Shadows erupted beneath Daemon and wrapped around him. They lifted him into the air and squeezed.

I heard ribs crack.

Blood streamed from Daemon’s nose and ears as he coughed, choking on it.

"Did you think," the Devourer asked gently, "that your shadows were yours?"

Daemon struggled. His own darkness fought against him, constricting tighter with each heartbeat.

"You were born of a curse. You’re a child of darkness," Aeron said, his throat knitting as he spoke. "My darkness."

The shadows tightened.

Daemon’s scream was wet.

I tried to rise, but I hadn’t recovered from the last attack.

Around me, combat raged.

Soldiers were closing in on Zephyr before he could take them out from a distance. He resorted to driving arrows into their throats at close range, stepping back with each strike.

Kane fought alone, trying to hold our flank, narrowly avoiding being surrounded. Even with his immense strength, the swings of his hammer were beginning to slow.

Kael had made his way behind enemy lines, trying to reach Daemon, but the enemy forces closed around him.

He was attacked from every side. He caught spears after dodging the thrusts, using them to block incoming blows, but there were too many.

Cuts were beginning to stack across his body, even as he avoided anything fatal.

We were losing.

The Devourer held Daemon suspended, crushing him slowly.

My vision blurred at the edges.

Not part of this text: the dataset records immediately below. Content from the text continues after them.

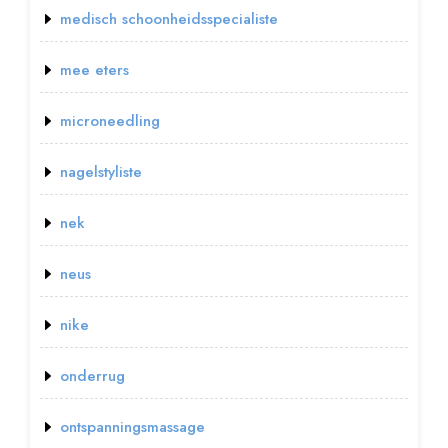
medisch schoonheidsspecialiste
mee eters
microneedling
nagelstyliste
nek
neus
nike
onderrug
ontspanningsmassage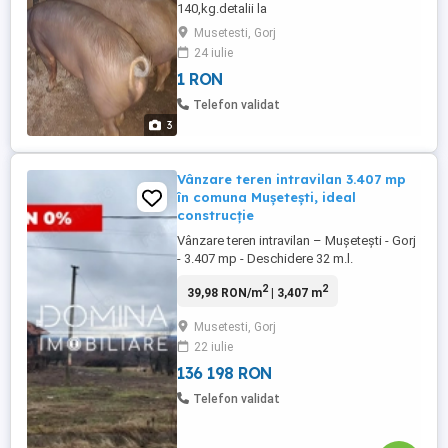
140,kg.detalii la
Musetesti, Gorj
24 iulie
1 RON
Telefon validat
3
Vânzare teren intravilan 3.407 mp
în comuna Mușetești, ideal
construcție
Vânzare teren intravilan – Mușetești - Gorj
- 3.407 mp - Deschidere 32 m.l.
Oportunitate excelentă pentru construcție
2
2
39,98 RON/m
| 3,407 m
sau investiție într-o zonă liniștită, cu peisaj
deschis și aer curat! Localizare: Comuna
Musetesti, Gorj
Mușetești, sat Mușetești Suprafață teren:
22 iulie
3.407 mp integral intravilan Deschidere la
stradă: ...
136 198 RON
Telefon validat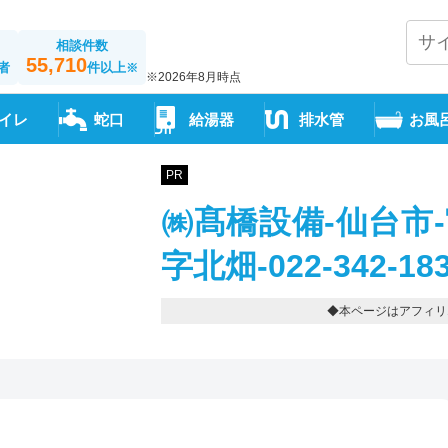
相談件数
55,710
者
件以上
※
※2026年8月時点
イレ
蛇口
給湯器
排水管
お風
PR
㈱髙橋設備-仙台市
字北畑-022-342-18
◆本ページはアフィリ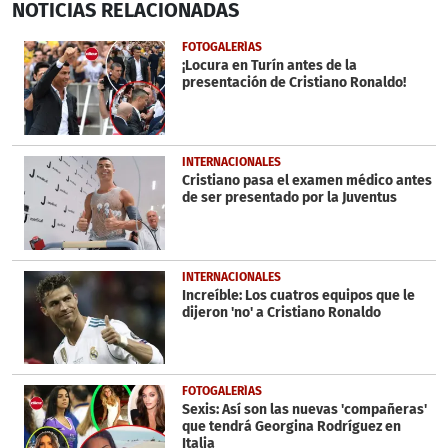
NOTICIAS
RELACIONADAS
seconds
of
1
FOTOGALERÍAS
minute,
¡Locura en Turín antes de la
5
presentación de Cristiano Ronaldo!
seconds
INTERNACIONALES
Cristiano pasa el examen médico antes
de ser presentado por la Juventus
INTERNACIONALES
Increíble: Los cuatros equipos que le
dijeron 'no' a Cristiano Ronaldo
FOTOGALERÍAS
Sexis: Así son las nuevas 'compañeras'
que tendrá Georgina Rodríguez en
Italia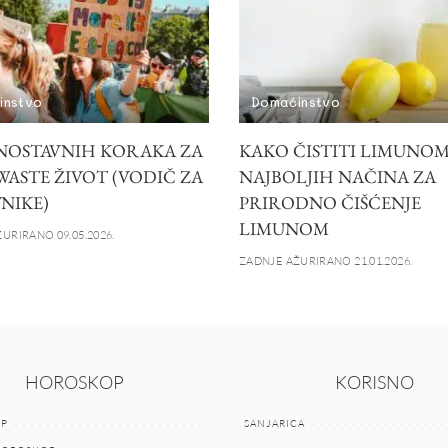
instvo
Domaćinstvo
DNOSTAVNIH KORAKA ZA
KAKO ČISTITI LIMUNOM
WASTE ŽIVOT (VODIČ ZA
NAJBOLJIH NAČINA ZA
NIKE)
PRIRODNO ČIŠĆENJE
LIMUNOM
URIRANO 09.05.2026.
ZADNJE AŽURIRANO 21.01.2026.
HOROSKOP
KORISNO
P
SANJARICA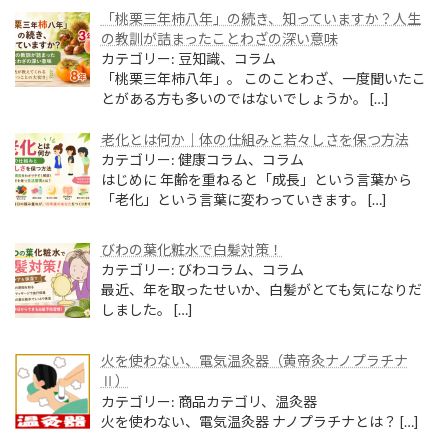
「桃栗三年柿八年」の続き、知っていますか？人生
の教訓が詰まったことわざの深い意味
カテゴリー: 豆知識、コラム
「桃栗三年柿八年」。 このことわざ、一度聞いたこ
とがある方も多いのではないでしょうか。
[…]
老化とは何か｜体の仕組みと若々しさを保つ方法
カテゴリー: 健康コラム、コラム
はじめに 年齢を重ねると「成長」という言葉から
「老化」という言葉に変わっていきます。
[…]
びわの葉化粧水で白髪対策！
カテゴリー: びわコラム、コラム
最近、年を取ったせいか、白髪がとても気になりだ
しました。
[…]
火を使わない、電気温灸器（黄帝灸ナノプラチナ
Ⅱ）
カテゴリー: 商品カテゴリ、温灸器
火を使わない、電気温灸器 ナノプラチナとは？
[…]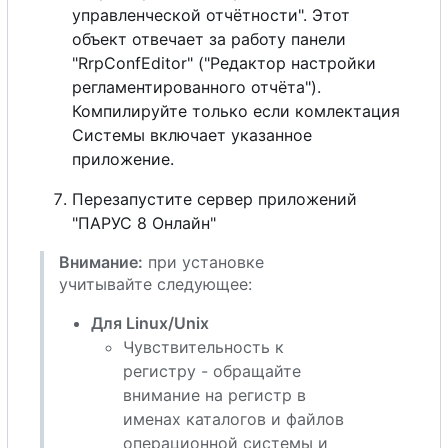
управленческой отчётности". Этот
объект отвечает за работу панели
"RrpConfEditor" ("Редактор настройки
регламентированного отчёта").
Компилируйте только если комлектация
Системы включает указанное
приложение.
Перезапустите сервер приложений
"ПАРУС 8 Онлайн"
Внимание:
при установке
учитывайте следующее:
Для Linux/Unix
Чувствительность к
регистру - обращайте
внимание на регистр в
именах каталогов и файлов
операционной системы и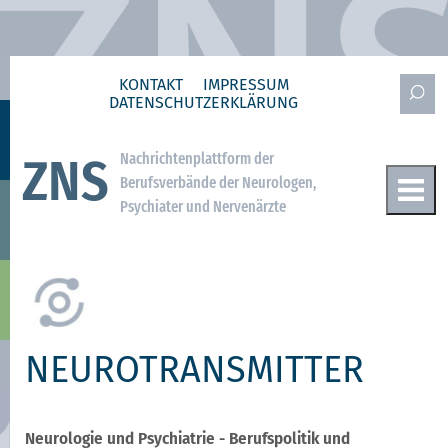
KONTAKT
IMPRESSUM
DATENSCHUTZ­ERKLÄRUNG
Nachrichtenplattform der
ZNS
Berufsverbände der Neurologen,
Psychiater und Nervenärzte
NEUROTRANSMITTER
Neurologie und Psychiatrie - Berufspolitik und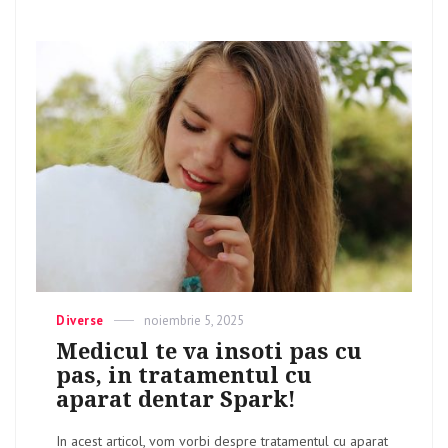
Categories
Diverse
Posted
noiembrie 5, 2025
on
Medicul te va insoti pas cu
pas, in tratamentul cu
aparat dentar Spark!
In acest articol, vom vorbi despre tratamentul cu aparat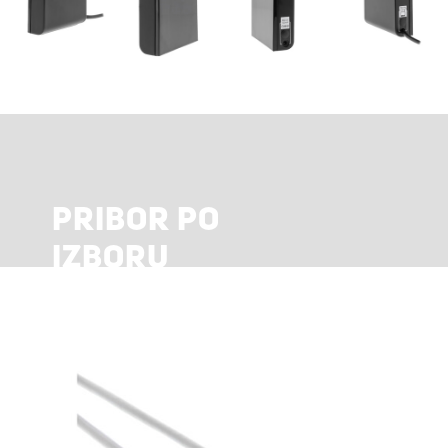
PRIBOR PO
IZBORU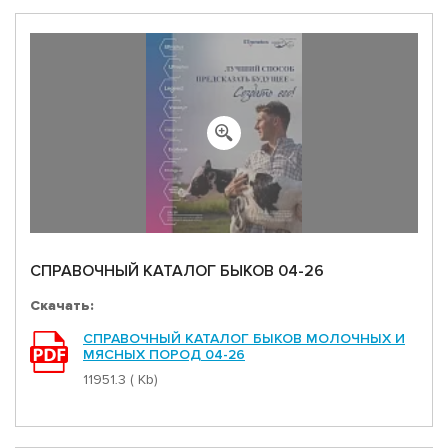
СПРАВОЧНЫЙ КАТАЛОГ БЫКОВ 04-26
Скачать:
СПРАВОЧНЫЙ КАТАЛОГ БЫКОВ МОЛОЧНЫХ И
МЯСНЫХ ПОРОД 04-26
11951.3 ( Kb)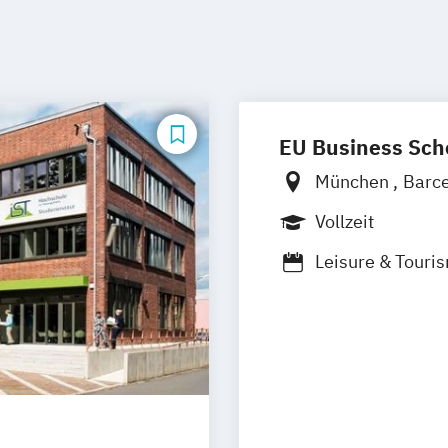
EU Business Sch
München
Barc
Vollzeit
Leisure & Tour
Schwerpunkt Le
Tourism & Hosp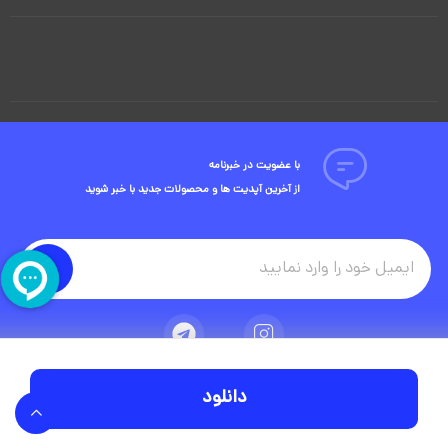
با عضویت در خبرنامه
از آخرین آپدیت ها و محصولات جدید با خبر شوید
دانلود
تمامی حقوق مادی و معنوی این وبسایت متعلق به شرکت ویوید ویژوال است.
توسعه وبسایت در آژانس دیجیتال مستر ادز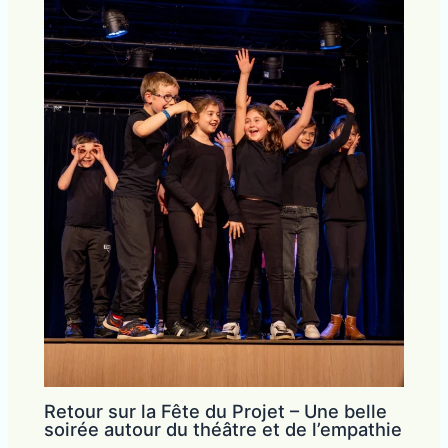
Retour sur la Fête du Projet – Une belle
soirée autour du théâtre et de l’empathie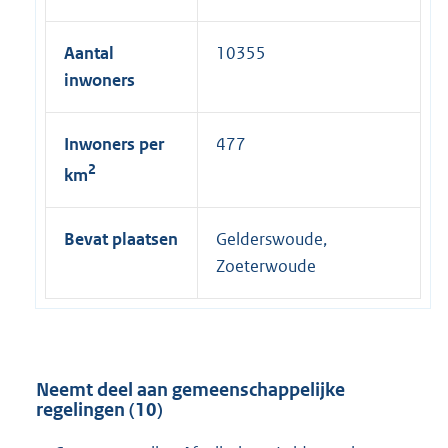
i
n
Aantal
10355
k
inwoners
:
Inwoners per
477
2
km
Bevat plaatsen
Gelderswoude,
Zoeterwoude
Neemt deel aan gemeenschappelijke
regelingen (10)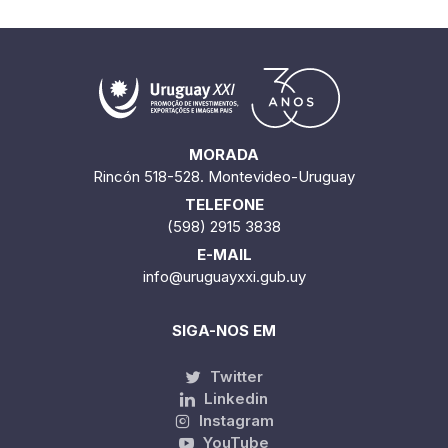
MORADA
Rincón 518-528. Montevideo-Uruguay
TELEFONE
(598) 2915 3838
E-MAIL
info@uruguayxxi.gub.uy
SIGA-NOS EM
Twitter
Linkedin
Instagram
YouTube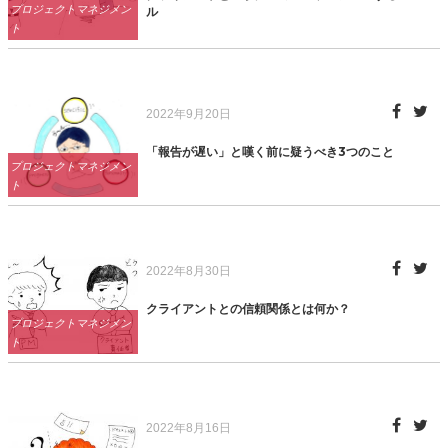
Categories
プロジェクトマネジメン
ル
ト
Posted
2022年9月20日
on
「報告が遅い」と嘆く前に疑うべき3つのこと
Categories
プロジェクトマネジメン
ト
Posted
2022年8月30日
on
クライアントとの信頼関係とは何か？
Categories
プロジェクトマネジメン
ト
Posted
2022年8月16日
on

Daemon’s shadows had vanished from my wrist, and blood pooled beneath me. The Veil screamed against my bones, demanding release, offering to unmake everything if I would just let go, but I was paralyzed.

Daemon’s struggles weakened.

There were too many soldiers around Kael for me to see him.

Kane’s hammer dropped to the floor. His arms hung limp at his sides.

Zephyr stood with his back to the wall, facing a line of spears.

And the Devourer smiled through my enemy’s face, patient, eternal, utterly certain of victory.